-------- Source passage

Anna Voelker, AstroAccess co-founder and executive director, who participated in the first AstroAccess flight, said the tactile graphics and personalized hearing technology that Lambert helped test are both examples of universal design – the principle that systems designed for diverse groups of users are better for all users.
“By creating access for those who have been historically excluded, that really just benefits science and discovery itself,” they said.
Lambert said the tactile graphics were overwhelmingly successful. In an environment lacking tactile stimuli, hand-sized panels with raised lines and markings mounted on the plane walls relayed messages to help low-vision and blind flyers orient themselves. But these graphics could also benefit sighted flyers in the event of a smoky fire or power outage on future voyages.
Blind and sighted AstroAccess flyers underwent training to read these tactile graphics with a swipe of their hands, Voelker said. To test whether flyers could “read” the graphics, the graphics lied. If flyers could see or use environmental cues to orient themselves without the graphics, they had to be able to interpret the graphics correctly to reproduce the lie.

----------------
-------- Extracted entries

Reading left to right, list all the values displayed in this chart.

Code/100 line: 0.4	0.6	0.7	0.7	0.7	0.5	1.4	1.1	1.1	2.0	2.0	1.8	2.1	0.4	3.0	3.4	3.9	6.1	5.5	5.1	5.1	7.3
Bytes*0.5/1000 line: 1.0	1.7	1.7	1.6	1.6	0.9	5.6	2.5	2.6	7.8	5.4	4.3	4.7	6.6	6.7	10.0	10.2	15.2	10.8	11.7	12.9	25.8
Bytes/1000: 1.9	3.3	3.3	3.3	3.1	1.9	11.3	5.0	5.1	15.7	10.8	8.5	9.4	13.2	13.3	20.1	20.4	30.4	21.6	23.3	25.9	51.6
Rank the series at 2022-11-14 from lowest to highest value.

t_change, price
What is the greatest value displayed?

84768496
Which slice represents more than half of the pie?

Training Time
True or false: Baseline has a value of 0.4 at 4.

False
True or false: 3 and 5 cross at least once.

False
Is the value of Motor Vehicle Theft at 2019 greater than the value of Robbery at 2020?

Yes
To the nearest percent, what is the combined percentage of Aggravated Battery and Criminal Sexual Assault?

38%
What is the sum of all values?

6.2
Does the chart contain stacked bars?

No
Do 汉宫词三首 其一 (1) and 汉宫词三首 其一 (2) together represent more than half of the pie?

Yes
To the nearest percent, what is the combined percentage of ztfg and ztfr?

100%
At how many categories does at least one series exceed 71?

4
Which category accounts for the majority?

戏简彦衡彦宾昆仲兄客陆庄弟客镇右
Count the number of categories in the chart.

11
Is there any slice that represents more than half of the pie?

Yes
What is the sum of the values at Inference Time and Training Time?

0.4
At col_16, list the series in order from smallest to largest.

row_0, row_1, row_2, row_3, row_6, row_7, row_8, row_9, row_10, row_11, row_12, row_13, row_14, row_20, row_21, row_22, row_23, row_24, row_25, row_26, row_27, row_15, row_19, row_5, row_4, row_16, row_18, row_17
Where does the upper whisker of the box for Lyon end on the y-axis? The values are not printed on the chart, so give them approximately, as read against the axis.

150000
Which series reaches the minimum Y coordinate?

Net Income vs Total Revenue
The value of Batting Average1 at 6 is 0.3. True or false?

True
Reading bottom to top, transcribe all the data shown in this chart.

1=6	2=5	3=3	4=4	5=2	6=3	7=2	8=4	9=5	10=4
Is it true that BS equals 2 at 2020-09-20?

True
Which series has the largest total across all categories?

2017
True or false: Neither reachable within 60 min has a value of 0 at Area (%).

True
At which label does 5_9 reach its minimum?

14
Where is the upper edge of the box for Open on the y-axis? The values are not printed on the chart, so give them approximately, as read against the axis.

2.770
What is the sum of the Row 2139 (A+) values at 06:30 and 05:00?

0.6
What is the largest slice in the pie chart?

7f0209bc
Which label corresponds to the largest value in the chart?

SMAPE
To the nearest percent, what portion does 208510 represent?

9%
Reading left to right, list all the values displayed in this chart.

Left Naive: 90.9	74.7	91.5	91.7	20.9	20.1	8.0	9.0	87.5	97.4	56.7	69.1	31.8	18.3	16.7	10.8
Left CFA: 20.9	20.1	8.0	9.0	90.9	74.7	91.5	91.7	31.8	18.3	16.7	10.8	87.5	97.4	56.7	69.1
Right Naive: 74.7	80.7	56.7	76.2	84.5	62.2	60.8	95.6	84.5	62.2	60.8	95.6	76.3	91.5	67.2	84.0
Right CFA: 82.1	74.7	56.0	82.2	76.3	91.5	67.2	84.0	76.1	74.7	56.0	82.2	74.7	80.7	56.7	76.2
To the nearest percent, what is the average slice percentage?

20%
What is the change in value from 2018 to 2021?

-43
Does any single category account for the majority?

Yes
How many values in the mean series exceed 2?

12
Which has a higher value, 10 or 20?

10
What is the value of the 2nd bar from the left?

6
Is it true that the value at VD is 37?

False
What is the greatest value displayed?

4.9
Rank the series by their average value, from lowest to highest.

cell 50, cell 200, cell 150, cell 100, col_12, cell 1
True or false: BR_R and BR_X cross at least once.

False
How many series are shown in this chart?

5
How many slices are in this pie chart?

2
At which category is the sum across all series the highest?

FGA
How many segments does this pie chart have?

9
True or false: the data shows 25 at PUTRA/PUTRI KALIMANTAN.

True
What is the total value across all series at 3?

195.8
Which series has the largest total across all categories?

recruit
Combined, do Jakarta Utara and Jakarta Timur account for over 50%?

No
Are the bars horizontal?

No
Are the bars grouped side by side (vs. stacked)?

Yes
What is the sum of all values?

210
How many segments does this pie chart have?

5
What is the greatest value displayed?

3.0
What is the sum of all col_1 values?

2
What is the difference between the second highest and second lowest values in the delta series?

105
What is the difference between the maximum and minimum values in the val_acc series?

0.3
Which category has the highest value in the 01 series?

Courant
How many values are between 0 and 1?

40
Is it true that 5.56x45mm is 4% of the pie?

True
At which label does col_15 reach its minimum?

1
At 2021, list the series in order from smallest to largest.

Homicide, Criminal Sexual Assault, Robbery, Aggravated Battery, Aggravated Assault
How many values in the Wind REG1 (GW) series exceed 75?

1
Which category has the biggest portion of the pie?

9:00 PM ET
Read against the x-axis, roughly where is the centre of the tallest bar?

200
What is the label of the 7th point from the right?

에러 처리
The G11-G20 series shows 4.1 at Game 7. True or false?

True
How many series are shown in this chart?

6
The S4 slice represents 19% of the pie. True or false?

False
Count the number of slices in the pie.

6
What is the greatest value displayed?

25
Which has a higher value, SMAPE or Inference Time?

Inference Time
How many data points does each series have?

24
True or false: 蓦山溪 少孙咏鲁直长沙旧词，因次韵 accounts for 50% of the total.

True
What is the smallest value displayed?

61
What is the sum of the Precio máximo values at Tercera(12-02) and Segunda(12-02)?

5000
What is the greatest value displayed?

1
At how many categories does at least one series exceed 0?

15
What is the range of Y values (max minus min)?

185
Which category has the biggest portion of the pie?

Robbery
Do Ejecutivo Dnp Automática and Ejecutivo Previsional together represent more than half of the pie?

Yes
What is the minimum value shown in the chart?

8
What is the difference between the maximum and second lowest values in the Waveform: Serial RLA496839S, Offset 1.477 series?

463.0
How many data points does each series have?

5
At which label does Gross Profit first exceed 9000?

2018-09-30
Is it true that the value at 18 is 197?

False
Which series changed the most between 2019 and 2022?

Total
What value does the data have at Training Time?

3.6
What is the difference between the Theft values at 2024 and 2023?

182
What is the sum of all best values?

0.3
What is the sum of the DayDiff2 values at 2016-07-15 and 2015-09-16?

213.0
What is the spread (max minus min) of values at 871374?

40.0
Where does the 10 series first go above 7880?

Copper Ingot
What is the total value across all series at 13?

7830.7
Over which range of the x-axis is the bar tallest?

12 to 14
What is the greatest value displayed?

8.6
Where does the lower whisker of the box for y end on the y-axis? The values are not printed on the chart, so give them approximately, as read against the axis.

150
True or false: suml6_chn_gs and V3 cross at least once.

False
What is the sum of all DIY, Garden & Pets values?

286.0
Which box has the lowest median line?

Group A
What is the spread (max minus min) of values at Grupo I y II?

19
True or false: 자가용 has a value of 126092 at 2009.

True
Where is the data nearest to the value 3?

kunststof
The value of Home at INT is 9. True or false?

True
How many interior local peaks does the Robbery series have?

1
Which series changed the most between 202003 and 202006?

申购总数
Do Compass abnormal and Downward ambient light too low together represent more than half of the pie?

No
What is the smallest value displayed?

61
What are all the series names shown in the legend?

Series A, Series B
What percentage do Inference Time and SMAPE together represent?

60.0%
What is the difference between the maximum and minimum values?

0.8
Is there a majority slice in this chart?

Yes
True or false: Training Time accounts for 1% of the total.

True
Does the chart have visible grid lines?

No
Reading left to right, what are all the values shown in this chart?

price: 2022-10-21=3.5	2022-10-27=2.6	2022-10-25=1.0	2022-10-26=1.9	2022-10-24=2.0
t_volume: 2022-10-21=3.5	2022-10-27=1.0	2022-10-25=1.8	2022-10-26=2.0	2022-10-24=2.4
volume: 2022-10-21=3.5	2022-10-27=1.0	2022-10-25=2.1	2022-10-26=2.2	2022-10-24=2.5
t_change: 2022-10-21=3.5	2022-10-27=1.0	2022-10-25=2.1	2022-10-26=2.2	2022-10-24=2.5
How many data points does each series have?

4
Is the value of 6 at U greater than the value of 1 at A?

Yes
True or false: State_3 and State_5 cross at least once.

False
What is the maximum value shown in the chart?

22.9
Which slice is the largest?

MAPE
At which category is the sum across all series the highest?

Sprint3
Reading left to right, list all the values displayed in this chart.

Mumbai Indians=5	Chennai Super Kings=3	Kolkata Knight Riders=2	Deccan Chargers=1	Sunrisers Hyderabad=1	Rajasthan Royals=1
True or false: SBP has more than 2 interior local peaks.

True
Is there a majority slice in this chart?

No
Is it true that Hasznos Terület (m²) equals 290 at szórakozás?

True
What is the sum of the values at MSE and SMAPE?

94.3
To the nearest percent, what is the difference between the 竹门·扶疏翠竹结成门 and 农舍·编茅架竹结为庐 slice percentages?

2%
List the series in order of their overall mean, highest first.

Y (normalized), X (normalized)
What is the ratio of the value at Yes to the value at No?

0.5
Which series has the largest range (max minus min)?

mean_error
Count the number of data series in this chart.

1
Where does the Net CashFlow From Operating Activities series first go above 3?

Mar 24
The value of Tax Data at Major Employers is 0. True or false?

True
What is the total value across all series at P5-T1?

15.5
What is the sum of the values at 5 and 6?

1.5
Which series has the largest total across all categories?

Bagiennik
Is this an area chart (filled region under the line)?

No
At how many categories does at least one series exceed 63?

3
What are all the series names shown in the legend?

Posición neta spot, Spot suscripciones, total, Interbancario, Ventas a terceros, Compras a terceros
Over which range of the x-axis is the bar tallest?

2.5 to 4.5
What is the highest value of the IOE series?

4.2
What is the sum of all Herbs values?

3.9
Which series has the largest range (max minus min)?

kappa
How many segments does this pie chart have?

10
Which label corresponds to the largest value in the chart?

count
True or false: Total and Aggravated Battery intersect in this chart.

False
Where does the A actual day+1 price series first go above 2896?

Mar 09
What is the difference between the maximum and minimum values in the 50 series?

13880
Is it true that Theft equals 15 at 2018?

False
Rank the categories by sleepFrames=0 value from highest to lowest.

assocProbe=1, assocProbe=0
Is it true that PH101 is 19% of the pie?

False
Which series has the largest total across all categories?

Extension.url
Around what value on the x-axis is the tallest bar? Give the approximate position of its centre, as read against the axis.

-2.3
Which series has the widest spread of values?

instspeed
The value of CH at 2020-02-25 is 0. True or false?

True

----------------

### Prompt:
Please check the AstroAccess passage: in what situations could the tactile graphics also benefit sighted flyers?

### Task output:
In the event of a smoky fire or a power outage on future voyages.